黄夫人这掺杂着喜悦与释然的痛哭声,虽然音量不大,却如同投入死水中的石子,激起了涟漪,穿透了那弥漫着酒气的昏暗堂屋,传入了宿醉之人的耳中。
几乎是出于武人多年养成的本能,那瘫倒在草席上的高大身影猛地一颤,鼾声骤停。黄忠虽沉溺酒精数年,但刻在骨子里的警觉尚未完全泯灭。
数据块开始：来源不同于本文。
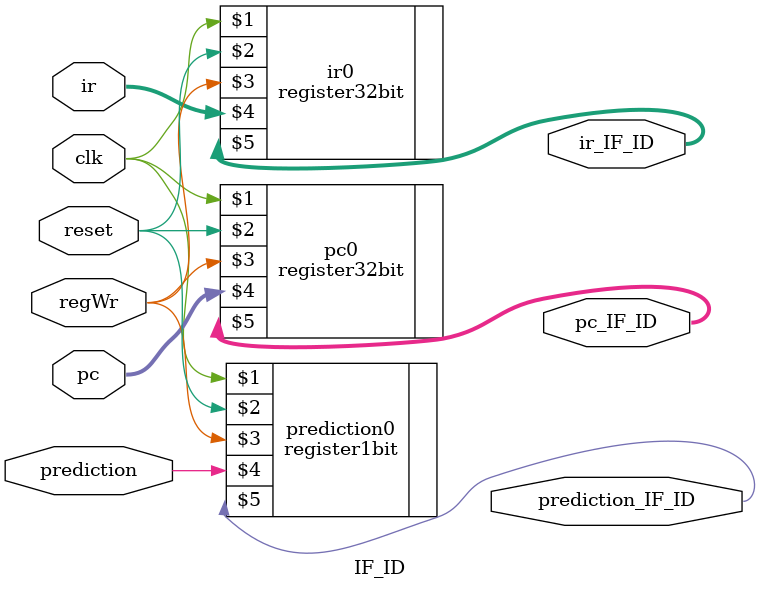
<source format=v>
module IF_ID(input clk, input reset, input regWr, input [31:0] ir, input [31:0] pc, input prediction, output [31:0] ir_IF_ID, output [31:0] pc_IF_ID, output prediction_IF_ID);
	
	register32bit ir0 (clk, reset, regWr, ir, ir_IF_ID);
    register32bit pc0 (clk, reset, regWr, pc, pc_IF_ID);
    register1bit prediction0 (clk, reset, regWr, prediction, prediction_IF_ID);

endmodule


</source>
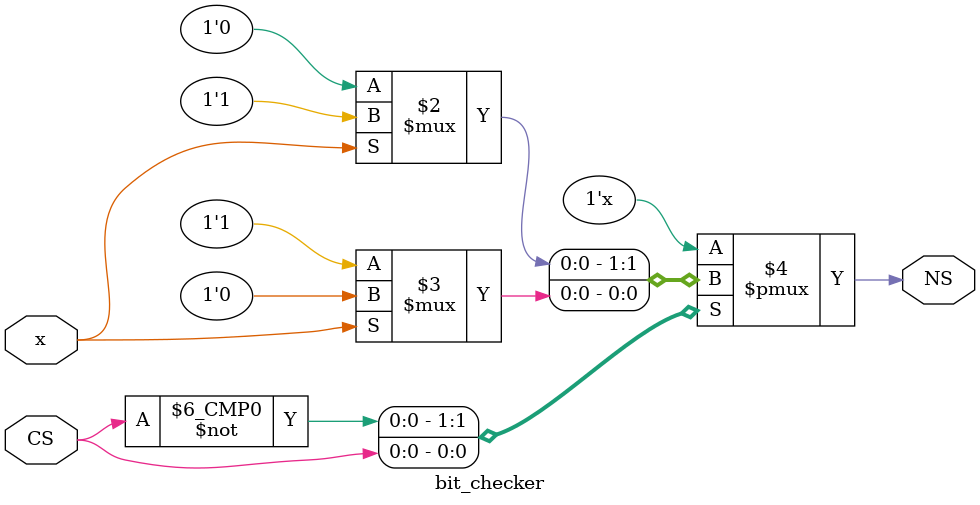
<source format=v>
module bit_checker(
    input x,
    input CS,
    output reg NS
);
    parameter S0=1'b0,S1=1'b1;

    always @ (x or CS)
        begin
        case(CS)
            S0 :begin
                NS = x ? S1 : S0 ;
            end
            S1 :begin 
                NS = x ? S0 : S1 ;
            end
        endcase
    end
endmodule
</source>
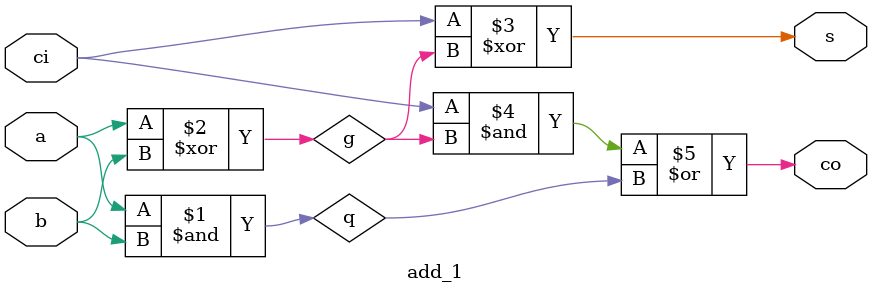
<source format=v>
module add_1 (
    a,
    b,
    s,
    ci,
    co
);

  input a, b, ci;
  output s, co;

  wire q = a & b;
  wire g = a ^ b;

  assign s  = ci ^ g;
  assign co = ci & g | q;

endmodule  //add_1

</source>
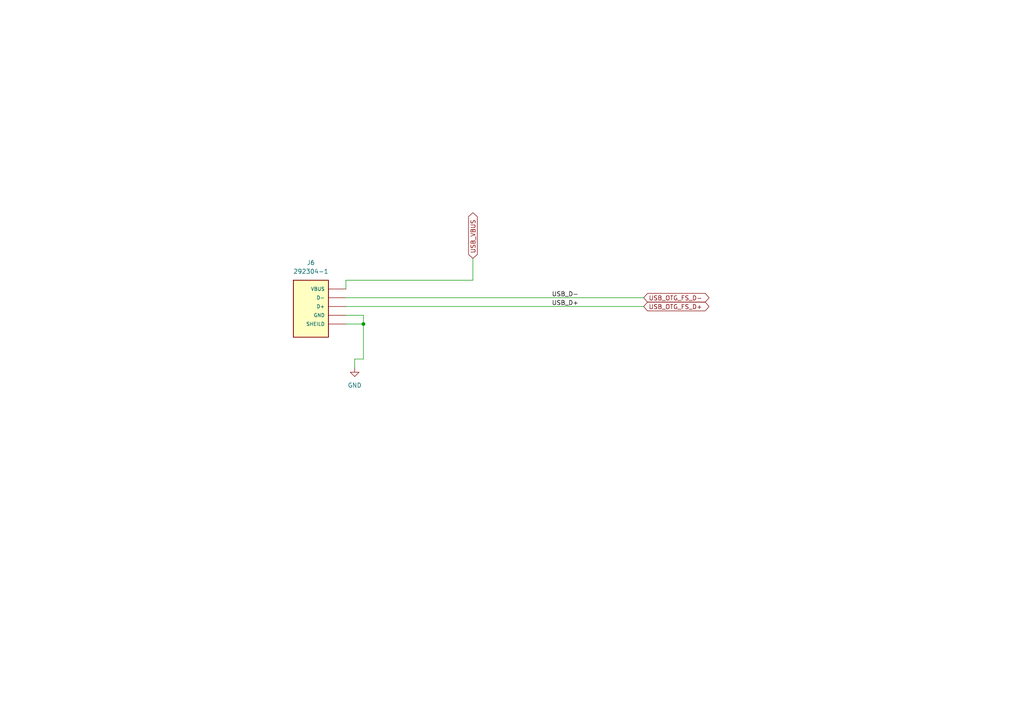
<source format=kicad_sch>
(kicad_sch (version 20230121) (generator eeschema)

  (uuid 6086620e-fc49-47b8-82e0-8c4f4d09bc52)

  (paper "A4")

  

  (junction (at 105.41 93.98) (diameter 0) (color 0 0 0 0)
    (uuid 6a8572a8-b000-489c-9911-f833e935706c)
  )

  (wire (pts (xy 137.16 74.93) (xy 137.16 81.28))
    (stroke (width 0) (type default))
    (uuid 013fc3d1-fc7b-4d11-9649-3b3a8d856852)
  )
  (wire (pts (xy 105.41 91.44) (xy 105.41 93.98))
    (stroke (width 0) (type default))
    (uuid 0376bfdb-8c9e-45eb-9d8d-93c639cf0e43)
  )
  (wire (pts (xy 100.33 93.98) (xy 105.41 93.98))
    (stroke (width 0) (type default))
    (uuid 0fbe9997-7f92-4354-b6ce-f53439e235c3)
  )
  (wire (pts (xy 100.33 81.28) (xy 100.33 83.82))
    (stroke (width 0) (type default))
    (uuid 271c0a5a-3ee1-4480-bc01-ad9f6066084f)
  )
  (wire (pts (xy 100.33 88.9) (xy 186.69 88.9))
    (stroke (width 0) (type default))
    (uuid 3b9a9d57-d3b5-4960-8c36-644da60f57bc)
  )
  (wire (pts (xy 100.33 86.36) (xy 186.69 86.36))
    (stroke (width 0) (type default))
    (uuid 4106f68c-1064-4cb2-92d7-be25b9b68897)
  )
  (wire (pts (xy 102.87 104.14) (xy 102.87 106.68))
    (stroke (width 0) (type default))
    (uuid 4ee814b8-988a-4f85-9b9e-89015d88837a)
  )
  (wire (pts (xy 105.41 91.44) (xy 100.33 91.44))
    (stroke (width 0) (type default))
    (uuid 54cc1665-89db-465e-b8fe-7f583d9f30af)
  )
  (wire (pts (xy 100.33 81.28) (xy 137.16 81.28))
    (stroke (width 0) (type default))
    (uuid 7a323733-0af9-44b8-86f1-6aa346dd4ff1)
  )
  (wire (pts (xy 105.41 93.98) (xy 105.41 104.14))
    (stroke (width 0) (type default))
    (uuid a376618a-583a-4fdc-898e-614c69faf1db)
  )
  (wire (pts (xy 105.41 104.14) (xy 102.87 104.14))
    (stroke (width 0) (type default))
    (uuid f125e04a-0161-46c9-9553-bea9c85c2eb3)
  )

  (label "USB_D+" (at 160.02 88.9 0) (fields_autoplaced)
    (effects (font (size 1.27 1.27)) (justify left bottom))
    (uuid 1200cd94-fa9c-4b3f-8b4a-058163dcdea1)
  )
  (label "USB_D-" (at 160.02 86.36 0) (fields_autoplaced)
    (effects (font (size 1.27 1.27)) (justify left bottom))
    (uuid f622a472-9c02-4b23-a770-707660c08b55)
  )

  (global_label "USB_OTG_FS_D-" (shape bidirectional) (at 186.69 86.36 0) (fields_autoplaced)
    (effects (font (size 1.27 1.27)) (justify left))
    (uuid 0e3f0dfe-5670-496f-818b-e8d43f32bfe1)
    (property "Intersheetrefs" "${INTERSHEET_REFS}" (at 204.5245 86.4394 0)
      (effects (font (size 1.27 1.27)) (justify left) hide)
    )
  )
  (global_label "USB_OTG_FS_D+" (shape bidirectional) (at 186.69 88.9 0) (fields_autoplaced)
    (effects (font (size 1.27 1.27)) (justify left))
    (uuid 454ef5ab-4493-4109-9bf9-972386db480d)
    (property "Intersheetrefs" "${INTERSHEET_REFS}" (at 204.5245 88.9794 0)
      (effects (font (size 1.27 1.27)) (justify left) hide)
    )
  )
  (global_label "USB_VBUS" (shape bidirectional) (at 137.16 74.93 90) (fields_autoplaced)
    (effects (font (size 1.27 1.27)) (justify left))
    (uuid b2f7c3c4-1440-41b7-a9ac-69ba8271b1ed)
    (property "Intersheetrefs" "${INTERSHEET_REFS}" (at 137.0806 62.8407 90)
      (effects (font (size 1.27 1.27)) (justify left) hide)
    )
  )

  (symbol (lib_id "292304-1:292304-1") (at 90.17 88.9 0) (mirror y) (unit 1)
    (in_bom yes) (on_board yes) (dnp no) (fields_autoplaced)
    (uuid 5c5c0627-ac56-46e6-9cd3-828207a4d502)
    (property "Reference" "J6" (at 90.17 76.2 0)
      (effects (font (size 1.27 1.27)))
    )
    (property "Value" "292304-1" (at 90.17 78.74 0)
      (effects (font (size 1.27 1.27)))
    )
    (property "Footprint" "TE_292304-1" (at 90.17 88.9 0)
      (effects (font (size 1.27 1.27)) (justify left bottom) hide)
    )
    (property "Datasheet" "https://datasheet.lcsc.com/lcsc/1811131825_TE-Connectivity-292304-1_C86462.pdf" (at 90.17 88.9 0)
      (effects (font (size 1.27 1.27)) (justify left bottom) hide)
    )
    (property "Product_Type" "Connector" (at 90.17 88.9 0)
      (effects (font (size 1.27 1.27)) (justify left bottom) hide)
    )
    (property "Comment" "292304-1" (at 90.17 88.9 0)
      (effects (font (size 1.27 1.27)) (justify left bottom) hide)
    )
    (property "Number_of_Positions" "4" (at 90.17 88.9 0)
      (effects (font (size 1.27 1.27)) (justify left bottom) hide)
    )
    (property "Centerline_Pitch" "2.5 mm[.098 in]" (at 90.17 88.9 0)
      (effects (font (size 1.27 1.27)) (justify left bottom) hide)
    )
    (property "EU_RoHS_Compliance" "Compliant" (at 90.17 88.9 0)
      (effects (font (size 1.27 1.27)) (justify left bottom) hide)
    )
    (property "Description" "USB-B (USB TYPE-B) USB 2.0 Receptacle Connector 4 Position Through Hole, Right Angle" (at 90.17 88.9 0)
      (effects (font (size 1.27 1.27)) hide)
    )
    (property "LCSC" "C86462" (at 90.17 88.9 0)
      (effects (font (size 1.27 1.27)) hide)
    )
    (property "MANUFACTURER" "TE Connectivity" (at 90.17 88.9 0)
      (effects (font (size 1.27 1.27)) hide)
    )
    (property "Manufacturer_Name" "TE Connectivity" (at 90.17 88.9 0)
      (effects (font (size 1.27 1.27)) hide)
    )
    (property "Manufacturer_Part_Number" "292304-1" (at 90.17 88.9 0)
      (effects (font (size 1.27 1.27)) hide)
    )
    (property "Digi-Key Part Number" "A31725-ND" (at 90.17 88.9 0)
      (effects (font (size 1.27 1.27)) hide)
    )
    (pin "0" (uuid d009aeae-4ebe-4980-a214-8f798e0a5d5f))
    (pin "1" (uuid 025d342d-4c82-46a5-bd0a-cbfc77d92f0e))
    (pin "2" (uuid 50cf3345-3f9c-4c63-b20b-18264ade1834))
    (pin "3" (uuid 8056e06c-7ec5-4106-88f2-808c6efb941c))
    (pin "4" (uuid 0482a8c7-3f3a-4ae5-b057-3bf4c640c897))
    (instances
      (project "hoatzin"
        (path "/7df740c4-7396-4973-b091-33b55deb1d43/27dc419e-6034-4cf0-a3b7-bf58ac2d78b6/0960ae9a-bb8c-49dc-8381-e510794f5501"
          (reference "J6") (unit 1)
        )
      )
    )
  )

  (symbol (lib_id "power:GND") (at 102.87 106.68 0) (mirror y) (unit 1)
    (in_bom yes) (on_board yes) (dnp no) (fields_autoplaced)
    (uuid 946d9d02-fb4a-4fd2-8940-6fc965798941)
    (property "Reference" "#PWR0113" (at 102.87 113.03 0)
      (effects (font (size 1.27 1.27)) hide)
    )
    (property "Value" "GND" (at 102.87 111.76 0)
      (effects (font (size 1.27 1.27)))
    )
    (property "Footprint" "" (at 102.87 106.68 0)
      (effects (font (size 1.27 1.27)) hide)
    )
    (property "Datasheet" "" (at 102.87 106.68 0)
      (effects (font (size 1.27 1.27)) hide)
    )
    (pin "1" (uuid 27119586-9a52-45c2-ac87-86bf09fef44d))
    (instances
      (project "hoatzin"
        (path "/7df740c4-7396-4973-b091-33b55deb1d43/27dc419e-6034-4cf0-a3b7-bf58ac2d78b6/0960ae9a-bb8c-49dc-8381-e510794f5501"
          (reference "#PWR0113") (unit 1)
        )
      )
    )
  )
)

</source>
他迷迷糊糊中听到妻子的哭声,又隐约察觉院中似乎有多人气息,一股保护家人的戾气瞬间冲散了部分醉意。
“狗贼!安敢欺我妻室!拿命来!”
一声如同受伤猛虎般的咆哮从堂屋内炸响!紧接着,一个身影如同旋风般冲出!只见黄忠头发散乱,双眼布满血丝,衣衫不整,浑身酒气,但动作却依旧迅猛!他目光瞬间锁定院中陌生的朱明等人,尤其是站在妻子旁边的几个“外人”,怒从心头起,也来不及寻找趁手兵器,顺手抄起门边的一根挑水扁担,势大力沉地朝着离他最近的魏延当头砸去!那扁担带着恶风,竟有几分沙场劈砍的架势!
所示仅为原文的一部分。